• [EXERCISE TASK]
Could you repeat every line of the listing below word for word, leaving the pictures out?

• [DATASET CONTENT]
==============================

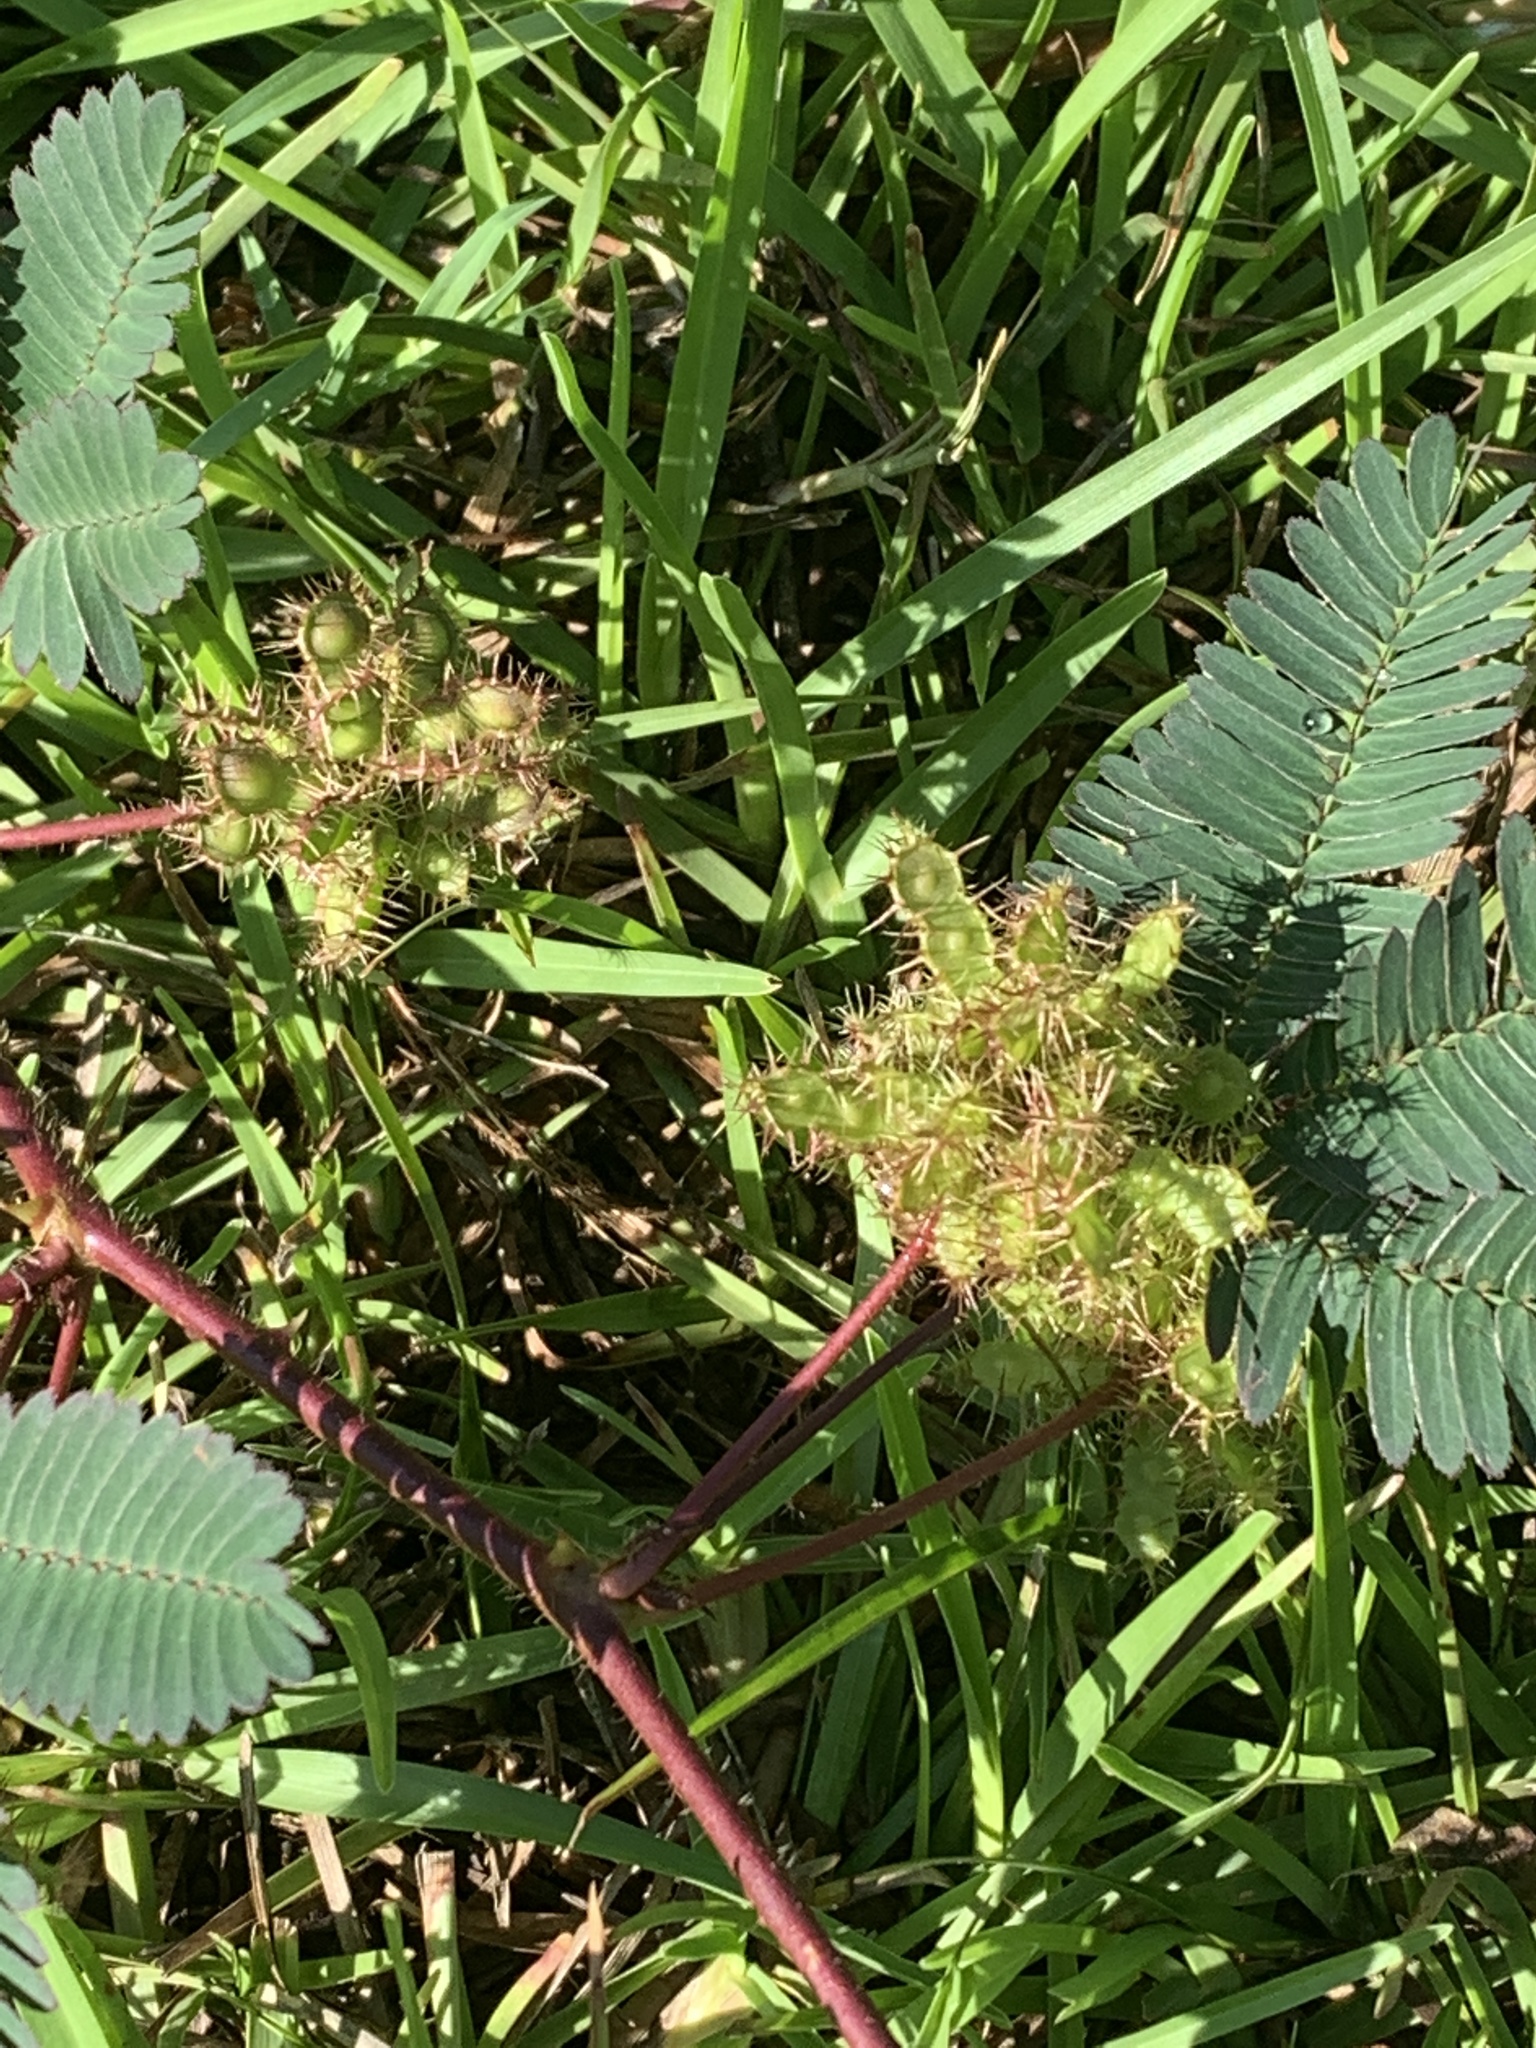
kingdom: Plantae
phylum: Tracheophyta
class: Magnoliopsida
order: Fabales
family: Fabaceae
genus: Mimosa
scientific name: Mimosa pudica
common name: Sensitive plant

==============================

• [SOLVED EXERCISE]
kingdom: Plantae
phylum: Tracheophyta
class: Magnoliopsida
order: Fabales
family: Fabaceae
genus: Mimosa
scientific name: Mimosa pudica
common name: Sensitive plant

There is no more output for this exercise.